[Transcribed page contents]
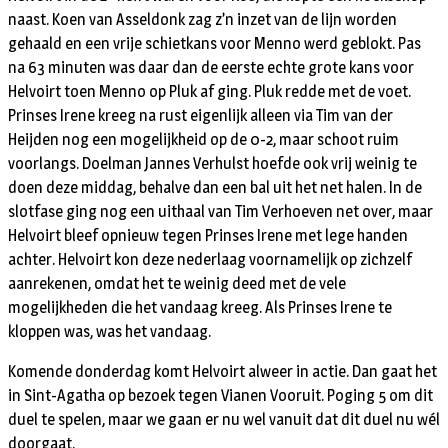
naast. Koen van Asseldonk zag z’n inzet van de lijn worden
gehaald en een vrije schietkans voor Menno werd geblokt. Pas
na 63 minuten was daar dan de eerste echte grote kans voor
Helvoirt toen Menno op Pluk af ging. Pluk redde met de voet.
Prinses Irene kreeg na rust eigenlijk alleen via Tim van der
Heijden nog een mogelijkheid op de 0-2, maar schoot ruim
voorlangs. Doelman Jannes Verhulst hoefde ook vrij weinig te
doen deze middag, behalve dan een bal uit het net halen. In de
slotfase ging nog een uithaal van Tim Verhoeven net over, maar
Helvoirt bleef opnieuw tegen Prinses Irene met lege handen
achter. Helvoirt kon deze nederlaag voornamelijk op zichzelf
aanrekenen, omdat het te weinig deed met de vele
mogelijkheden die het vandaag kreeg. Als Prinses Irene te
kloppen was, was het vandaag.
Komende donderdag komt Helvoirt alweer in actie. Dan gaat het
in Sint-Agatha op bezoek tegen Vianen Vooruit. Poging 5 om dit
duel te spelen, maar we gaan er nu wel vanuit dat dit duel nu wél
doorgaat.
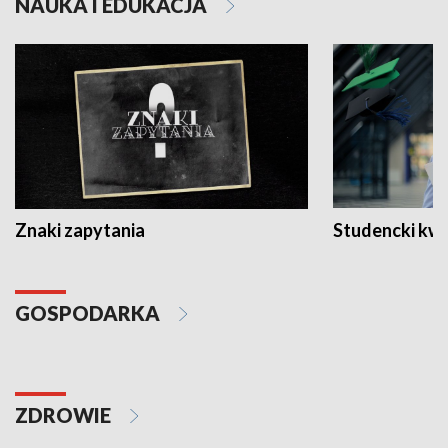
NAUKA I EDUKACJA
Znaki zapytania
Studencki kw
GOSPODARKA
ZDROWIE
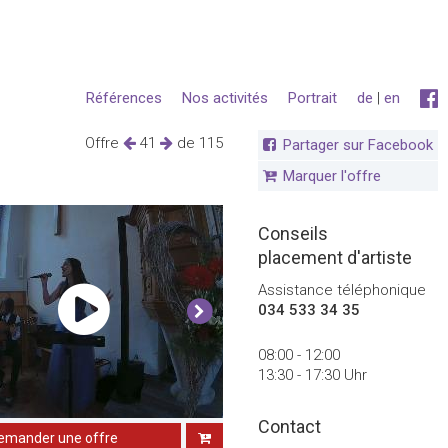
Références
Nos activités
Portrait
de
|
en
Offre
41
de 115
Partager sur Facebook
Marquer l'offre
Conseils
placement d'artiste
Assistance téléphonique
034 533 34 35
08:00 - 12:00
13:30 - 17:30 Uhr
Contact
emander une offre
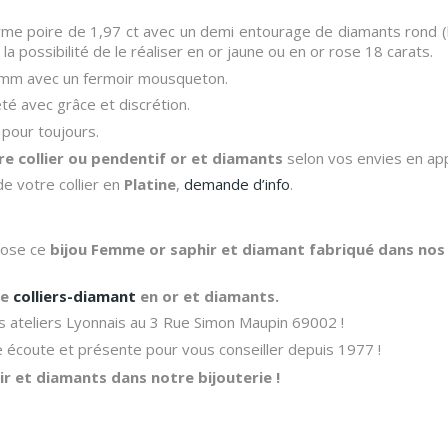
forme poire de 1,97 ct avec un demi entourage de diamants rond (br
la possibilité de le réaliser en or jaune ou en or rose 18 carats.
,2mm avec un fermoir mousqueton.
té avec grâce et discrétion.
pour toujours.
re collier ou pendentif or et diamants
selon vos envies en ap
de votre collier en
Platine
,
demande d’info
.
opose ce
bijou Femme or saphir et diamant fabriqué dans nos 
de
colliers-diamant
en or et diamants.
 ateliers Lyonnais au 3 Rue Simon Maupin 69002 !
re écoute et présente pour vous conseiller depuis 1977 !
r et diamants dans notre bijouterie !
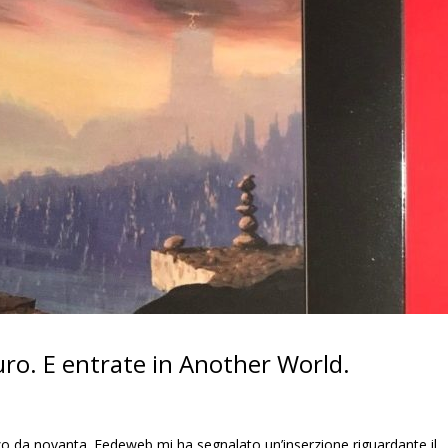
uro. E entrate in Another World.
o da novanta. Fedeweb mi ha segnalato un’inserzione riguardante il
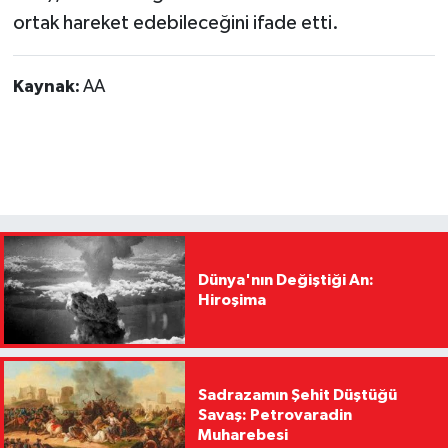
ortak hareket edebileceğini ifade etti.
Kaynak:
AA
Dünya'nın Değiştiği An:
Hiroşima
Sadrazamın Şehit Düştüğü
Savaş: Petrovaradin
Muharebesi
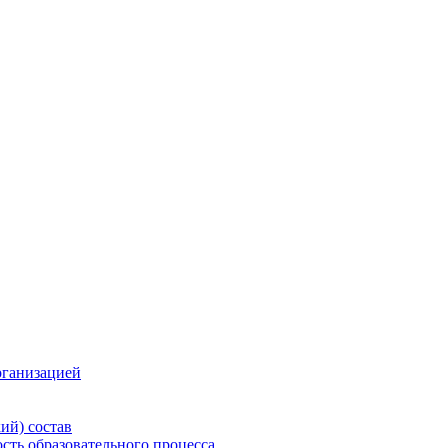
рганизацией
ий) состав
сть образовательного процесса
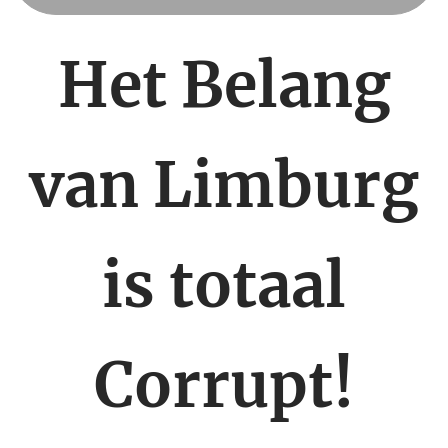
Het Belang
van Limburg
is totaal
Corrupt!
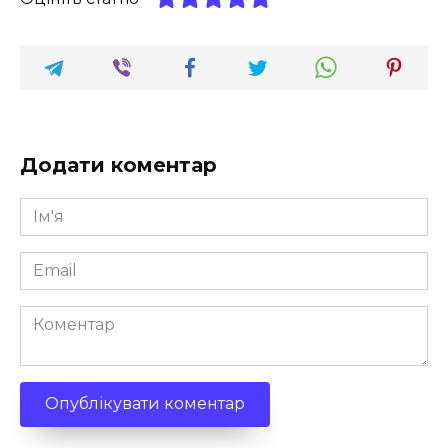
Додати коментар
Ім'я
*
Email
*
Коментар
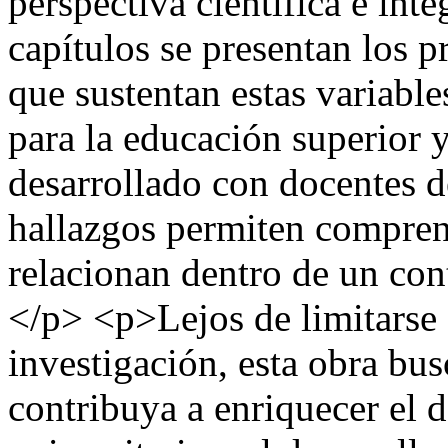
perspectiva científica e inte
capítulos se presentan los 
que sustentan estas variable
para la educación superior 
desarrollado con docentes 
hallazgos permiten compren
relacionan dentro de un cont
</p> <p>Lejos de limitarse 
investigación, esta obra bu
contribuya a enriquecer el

What is expected: Among the records above, find each line holding the string "kreeg" and pull it out.

Final answer:
Prinses Irene kreeg na rust eigenlijk alleen via Tim van der
mogelijkheden die het vandaag kreeg. Als Prinses Irene te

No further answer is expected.